I dazi di Trump contro l’Europa per colpire le liberal democrazie capitaliste
Tutto questo impianto troverà la sua legittimazione proprio nell’accerchiamento che gli americani stanno subendo. E che è stato favorito dai Democratici, tanto colpevoli da essere oggetto di incriminazione per tradimento degli interessi nazionali. In tale modo il capitalismo trumpiano dimostra di avere bisogno di una guerra per legittimare la propria visione.
Non si tratta di una guerra combattuta in giro per il mondo, ma costruita, attraverso una visione e un racconto fortemente ideologici, all’interno del Paese. La guerra del nazionalismo identitario retta dall’odio contro gli “assedianti”, a cominciare dai migranti illegali e dalle diversità. Dunque una guerra da combattere in nome della formula per cui l’America è solo degli americani che hanno il diritto ad arricchirsi impossessandosi delle risorse di tutti coloro che li accerchiano: popolazioni, Stati o imprese a cui fornire, se disponibili a tale destinazione verso gli Stati Uniti, un mercato senza alcuna regola.

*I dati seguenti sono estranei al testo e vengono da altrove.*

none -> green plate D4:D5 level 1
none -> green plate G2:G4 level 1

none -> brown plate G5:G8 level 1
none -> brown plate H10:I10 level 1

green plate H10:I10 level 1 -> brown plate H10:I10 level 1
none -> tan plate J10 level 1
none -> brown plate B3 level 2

I dazi contro l’Europa si collocano certamente bene in una simile visione messianica dove il nemico da colpire sono le liberal democrazie capitaliste, vere artefici del sacco degli Stati Uniti. In estrema sintesi, nella retorica della guerra, mettere soldi negli Stati Uniti di Trump vuol dire finanziare la sua guerra di “civiltà”. In nome di un capitalismo brutale e modello per le destre di tutto il mondo.

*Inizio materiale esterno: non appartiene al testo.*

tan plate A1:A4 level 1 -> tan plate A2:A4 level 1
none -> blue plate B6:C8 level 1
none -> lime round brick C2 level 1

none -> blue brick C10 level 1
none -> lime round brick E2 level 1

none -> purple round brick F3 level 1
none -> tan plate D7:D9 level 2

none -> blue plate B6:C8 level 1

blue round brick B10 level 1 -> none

La reazione della Cina ai dazi di Donald Trump
Il presidente tuttavia sembra fare poco i conti con un attore ingombrante. La reazione della Cina ai mini dazi di Trump è stata molto netta. Dopo aver mostrato un’iniziale cautela nei confronti della misura annunciate da parte del nuovo inquilino della Casa Bianca, i vertici cinesi hanno replicato con estrema durezza, sia pur spostando le lancette dell’orologio al 10 febbraio. In quest’ottica è evidente che la Cina voglia far capire agli Stati Uniti, ma soprattutto ad alcuni suoi interlocutori, qual è la sua reale forza. Le misure annunciate prevedono infatti di colpire la presidenza Trump in due settori strategici, gas naturale liquefatto e petrolio con dazi fra il 15 e il 10%, e tecnologia con il blocco delle esportazioni di alcune minerali rari.

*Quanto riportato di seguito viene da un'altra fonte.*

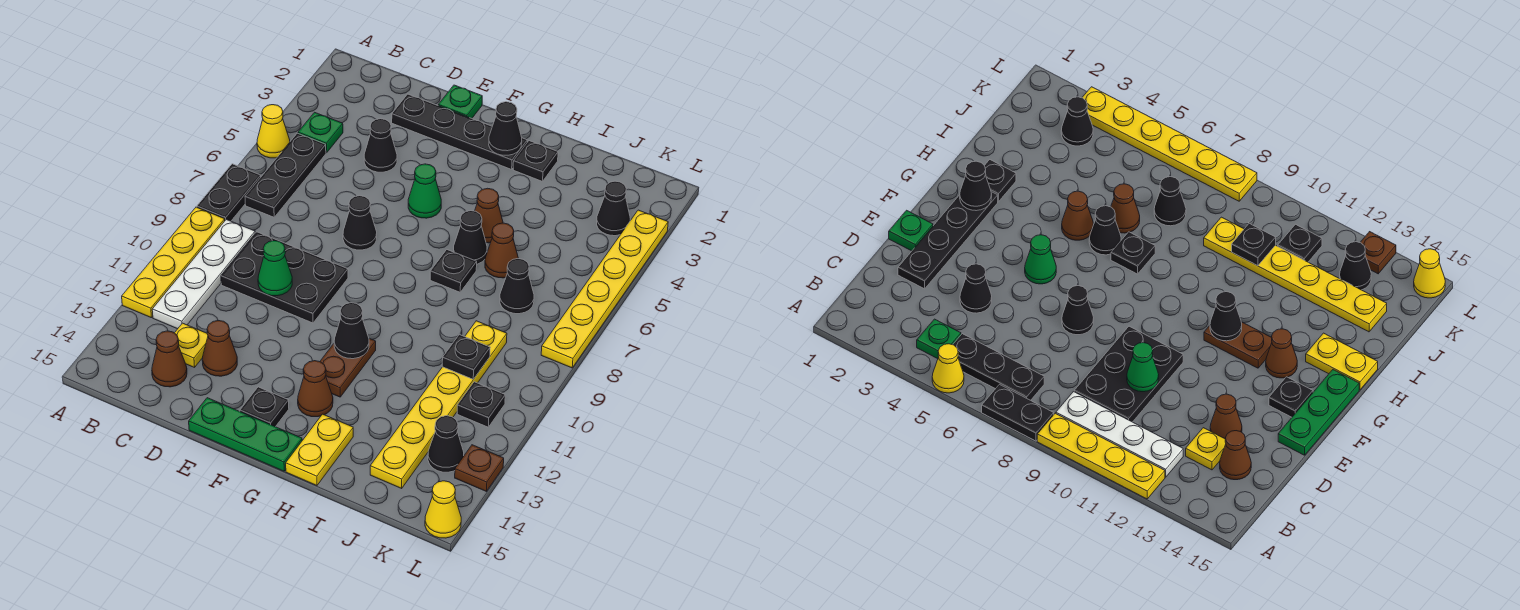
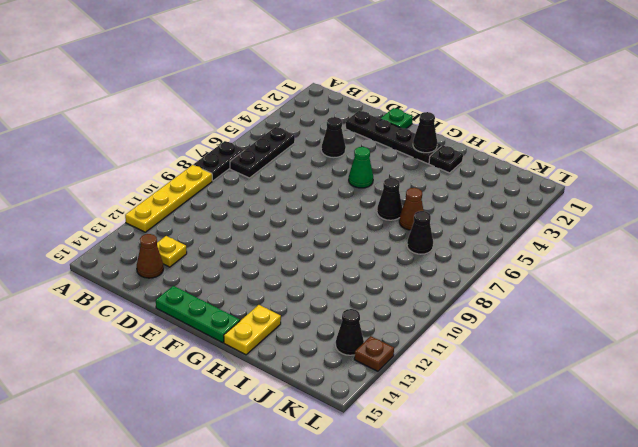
none -> yellow cone A5 level 1
none -> green plate B4 level 1
none -> white plate B9:B12 level 1
none -> black plate C9:E10 level 1

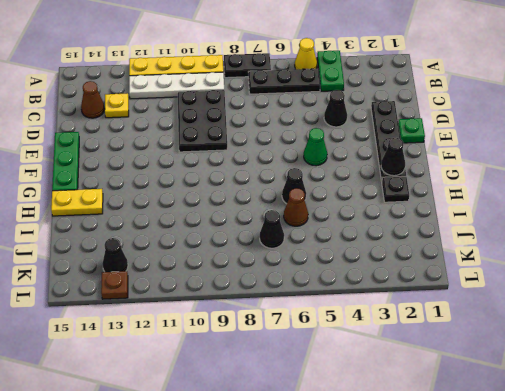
green plate A4:B4 level 1 -> green plate B4 level 1
none -> brown cone D13 level 1
none -> black cone E7 level 1
none -> black plate F14 level 1
none -> brown plate G11:G12 level 1

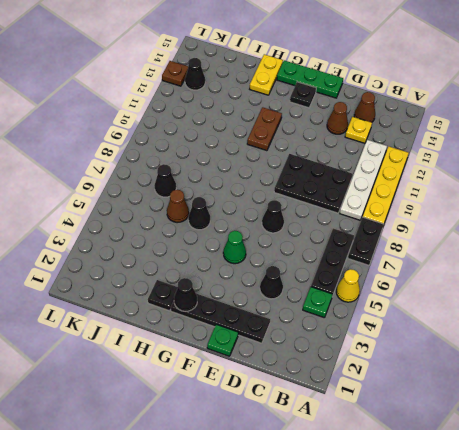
none -> brown cone G13 level 1
none -> brown cone H5 level 1
none -> black plate H7 level 1
none -> yellow plate J9:J14 level 1

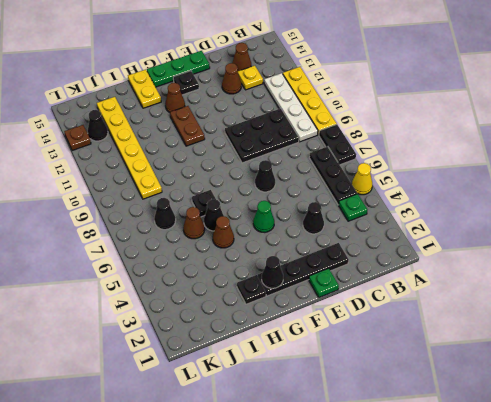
none -> black cone K3 level 1
none -> black plate K11 level 1
none -> yellow plate L3:L8 level 1
none -> yellow cone L15 level 1

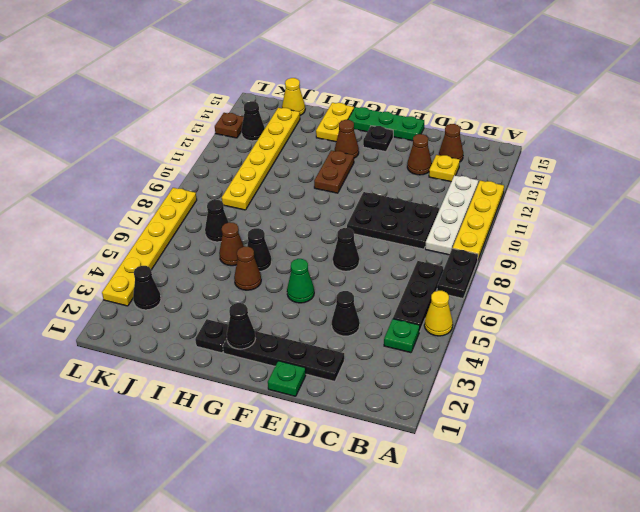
yellow cone J15 level 1 -> yellow cone L15 level 1
none -> black plate H7 level 1
none -> black plate K11 level 1
none -> green cone D10 level 2
none -> black cone G11 level 2

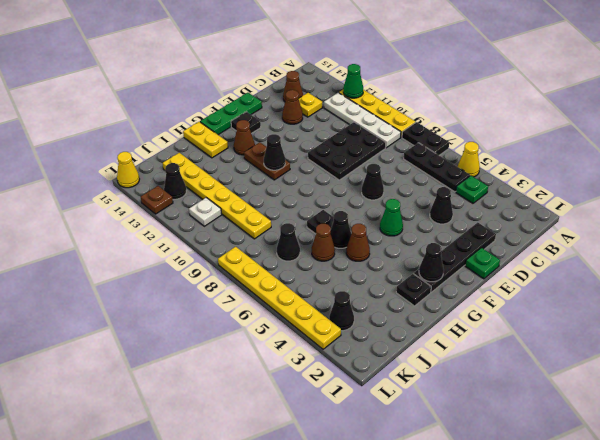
green cone A12 level 2 -> green cone D10 level 2
white plate K11 level 1 -> black plate K11 level 1
none -> black plate J10 level 2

Tali provvedimenti sottendono un messaggio esplicito costituito dal rafforzamento dei legami della Cina con la Russia sul versante degli approvvigionamenti energetici e dall’intenzione di rendere oltremodo complesso lo sviluppo del settore dell’Intelligenza artificiale. L’obiettivo immediato, poi, è quello di mettere in tensione le Borse americane la cui folle finanziarizzazione speculativa le rende sensibili ad ogni movimento. Gli eventuali dazi cinesi sono in grado di far scattare subito ondate di vendite ribassiste, difficilmente gestibili, favorendo al contempo la lievitazione dei listini di Shenzen. A differenza dell’Europa, la Cina ha una forza e una “credibilità” tali da dettare ormai gli andamenti di “mercati” finanziari dove, paradossalmente, non sono neppure presenti i propri capitali. Trump deve stare davvero molto attento o la bolla gli può scoppiare in mano.